«A vida não é mais do que uma contínua sucessão de oportunidades para sobreviver».
Gabriel García Márquez
No exercício de responsabilidades governativas, no âmbito da definição, construção e concretização de uma política pública para a imigração, tive muitas oportunidades de conhecer, de auscultar, de pedir opiniões e propostas, e de contraditar vários responsáveis diplomáticos e consulares (sobretudo dos países com mais emigrantes em território português).
Bem como vários estudiosos do fenómeno migratório e muitos dirigentes das várias comunidades imigrantes.
Ouvi muito e estudei ainda mais o fenómeno e as políticas públicas para as migrações, existentes em várias geografias nos vários continentes.
Eu e as minhas equipas conhecemos muita gente verdadeiramente empenhada em contribuir para que em Portugal o extremismo não tivesse caminho de progressão nestas matérias.
Os recentes episódios ampliados sobremaneira mediaticamente, relacionados com as posições radicais (na forma e no conteúdo) quer de Joacine Katar Moreira quer de André Ventura, fizeram-me recuar no tempo.
E tenho presente o que uma dirigente histórica da comunidade africana, Alcestina Tolentino, cabo-verdiana, várias vezes genuinamente preocupada, me disse: «Senhor secretário de Estado, temos de fazer tudo para não alimentar os extremismos de filhos e netos de imigrantes».
Disse-o muitas vezes. A sua preocupação tinha a ver com a possibilidade de existirem atitudes, posturas, discursos, propostas radicais de membros das comunidades negras imigrantes que acabassem por estigmatizar e alimentar ódios e vinganças primárias contra os membros dessas mesmas comunidades. Ela sabia o que dizia. Porque conhecia muito bem os perigos daí resultantes – de isso ser o rastilho, o alimento, para o extremar de posições anti-imigrantes, anti-negros, etc.
Joacine Katar Moreira é o que é. Goste-se mais ou menos dela. Pelo que se tem visto e percebido, assumiu no espaço público e no espaço institucional uma agenda a que não estávamos habituados: a defesa de causas – como me dizia esta semana um ex-aluno moçambicano – «à bruta e como se estivesse no século passado». Estética e pessoalmente escolheu o papel não só pessoal mas também institucional (membro de um Parlamento de um país europeu) de ser uma voz anticolonialismo e pró minorias étnicas (apesar de este termo em bom rigor merecer ser cada vez mais revisto).

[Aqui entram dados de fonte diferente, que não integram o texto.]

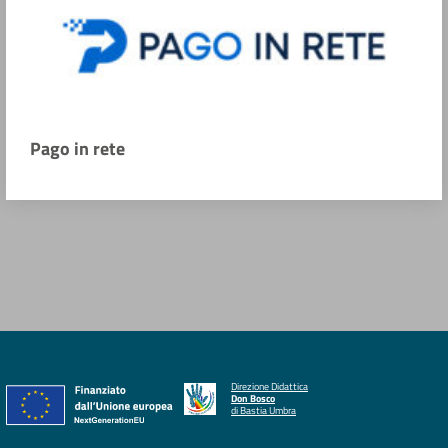
Pago in rete
Direzione Didattica
Don Bosco
di Bastia Umbra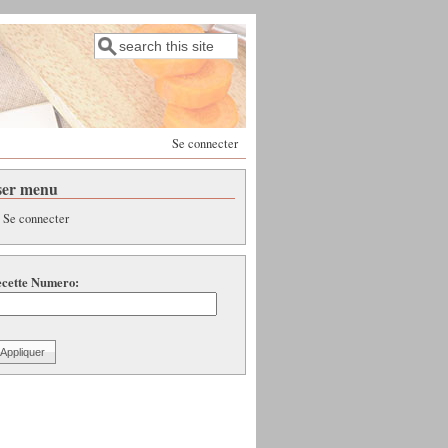
Rechercher
Formulaire de recherche
Se connecter
ser menu
Se connecter
cette Numero: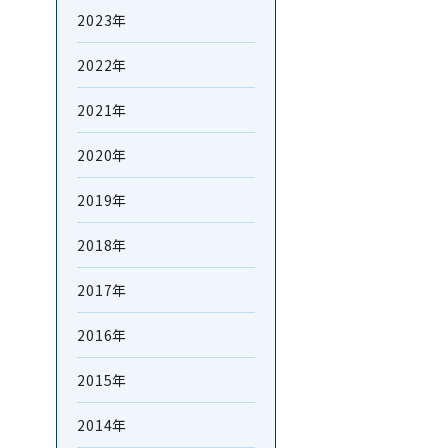
2023年
2022年
2021年
2020年
2019年
2018年
2017年
2016年
2015年
2014年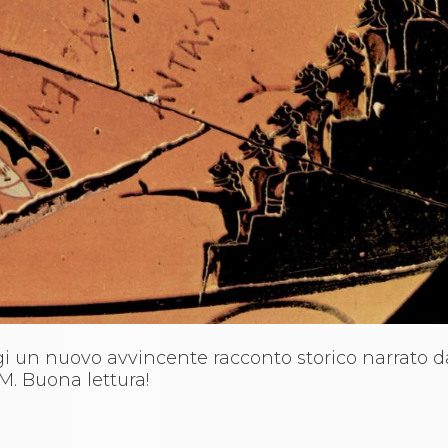
un nuovo avvincente racconto storico narrato dal
AM. Buona lettura!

Com propostas como repensar a bandeira portuguesa, pedir para devolver os bens às ex-colónias, etc., etc. Por tudo isto, é hoje dentro e fora do Parlamento uma espécie de extrema-esquerda ‘casual chic’ africana. No bom e no mau sentido. E, ao assumir essa condição, transformou-se num alimento politico e mediático que André Ventura provavelmente há muito desejava e até suspirava por que aparecesse. É uma espécie de ‘colinho’ do líder do Chega, que entre vários tipos de ziguezagues, no auge do hiper tempo mediático do Luanda Leaks, vê cair-lhe do céu uma ‘amiga’ de extrema esquerda. Que nem os seus amigos polícias de extrema-direita lhe tinham conseguido ainda arranjar.
Curioso é também ver como as corporações mediáticas vigentes andam tão atarantadas com a contenda entre Joacine (e a extrema-esquerda) e Ventura (e a extrema-direita). Umas vezes seguem a moda do ‘jornalismo de manada’ e arrasam ambos, promovendo-os extraordinariamente pelo caminho; outras vezes vão assumindo o seu lado ideológico de cultores dos valores da esquerda radical e da extrema-esquerda caviar.

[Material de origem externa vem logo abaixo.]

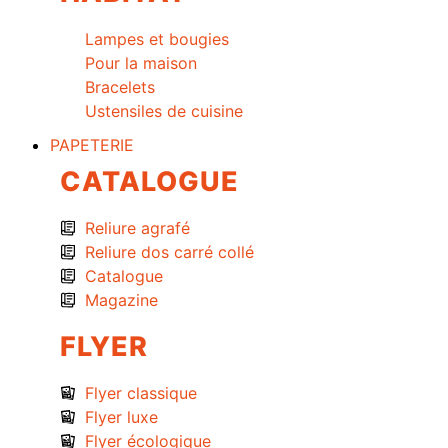
Lampes et bougies
Pour la maison
Bracelets
Ustensiles de cuisine
PAPETERIE
CATALOGUE
Reliure agrafé
Reliure dos carré collé
Catalogue
Magazine
FLYER
Flyer classique
Flyer luxe
Flyer écologique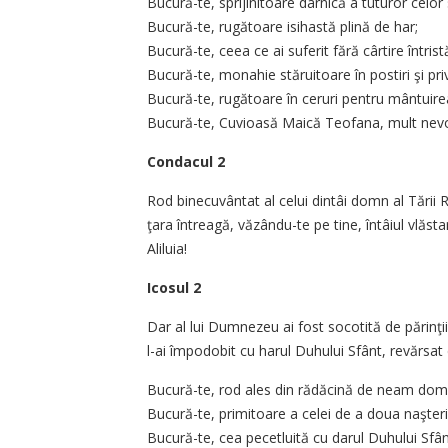
Bucură-te, sprijinitoare dar­nică a tuturor celor 
Bucură-te, rugătoare isihastă plină de har;
Bucură-te, ceea ce ai suferit fără cârtire întristă
Bucură-te, monahie stărui­toare în postiri şi pri
Bucură-te, rugătoare în ceruri pentru mântuire
Bucură-te, Cuvioasă Maică Teofana, mult nevo
Condacul 2
Rod binecuvântat al celui din­tâi domn al Tării Rom
ţara întrea­gă, văzându-te pe tine, întâiul vlăst
Aliluia!
Icosul 2
Dar al lui Dumnezeu ai fost socotită de părinţi
l-ai împodobit cu harul Duhului Sfânt, revărsat d
Bucură-te, rod ales din rădă­cină de neam dom
Bucură-te, primitoare a celei de a doua naşteri
Bucură-te, cea pecetluită cu darul Duhului Sfân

Mas, de uma coisa julgo estar certo: a refrega – não só mediática mas institucional – entre Joacine e Ventura tem tudo para acabar mal. Para ambos. Para Portugal. E para os imigrantes.
Alcestina Tolentino tinha mesmo razão. E bem avisou. Sobretudo as comunidades que ela representava. O radicalismo é muitas vezes o caminho para a fragilização de quem o pratica. E com poucas exceções, não resolve problemas nenhuns. Antes pelo contrário, só os agrava. Como está à vista e é o que tem acontecido.